* [TO-DO ITEM]
Filter the rows below and copy out each one that contains the string "votre", treating uppercase and lowercase as different.
*** MATERIALS PROVIDED ***
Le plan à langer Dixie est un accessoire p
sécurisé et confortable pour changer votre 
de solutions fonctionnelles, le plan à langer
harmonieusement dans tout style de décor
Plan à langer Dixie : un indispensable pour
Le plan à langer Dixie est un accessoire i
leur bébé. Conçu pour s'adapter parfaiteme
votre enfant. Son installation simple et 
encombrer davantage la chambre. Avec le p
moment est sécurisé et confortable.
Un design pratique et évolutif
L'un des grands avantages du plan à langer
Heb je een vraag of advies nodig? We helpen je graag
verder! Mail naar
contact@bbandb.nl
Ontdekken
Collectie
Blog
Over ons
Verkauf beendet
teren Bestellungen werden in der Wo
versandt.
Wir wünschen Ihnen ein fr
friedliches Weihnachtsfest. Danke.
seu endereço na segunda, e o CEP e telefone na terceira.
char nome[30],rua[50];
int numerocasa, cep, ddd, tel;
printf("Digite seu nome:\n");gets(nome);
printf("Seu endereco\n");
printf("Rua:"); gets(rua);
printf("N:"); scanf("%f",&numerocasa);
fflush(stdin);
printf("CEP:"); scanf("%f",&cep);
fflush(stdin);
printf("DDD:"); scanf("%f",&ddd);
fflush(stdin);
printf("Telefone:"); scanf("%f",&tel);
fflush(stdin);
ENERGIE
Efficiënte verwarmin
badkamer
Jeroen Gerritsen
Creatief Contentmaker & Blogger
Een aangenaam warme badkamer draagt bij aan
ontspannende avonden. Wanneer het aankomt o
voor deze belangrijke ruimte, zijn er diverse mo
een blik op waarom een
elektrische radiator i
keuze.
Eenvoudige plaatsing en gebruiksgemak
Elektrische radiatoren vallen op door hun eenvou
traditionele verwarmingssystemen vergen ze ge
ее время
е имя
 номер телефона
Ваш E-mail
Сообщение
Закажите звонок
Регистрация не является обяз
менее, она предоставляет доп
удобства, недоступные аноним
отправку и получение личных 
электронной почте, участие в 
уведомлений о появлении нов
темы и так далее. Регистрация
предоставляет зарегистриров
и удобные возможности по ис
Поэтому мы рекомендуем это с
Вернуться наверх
*** End of MATERIALS PROVIDED ***
* [WRITTEN RESPONSE]
sécurisé et confortable pour changer votre 
votre enfant. Son installation simple et 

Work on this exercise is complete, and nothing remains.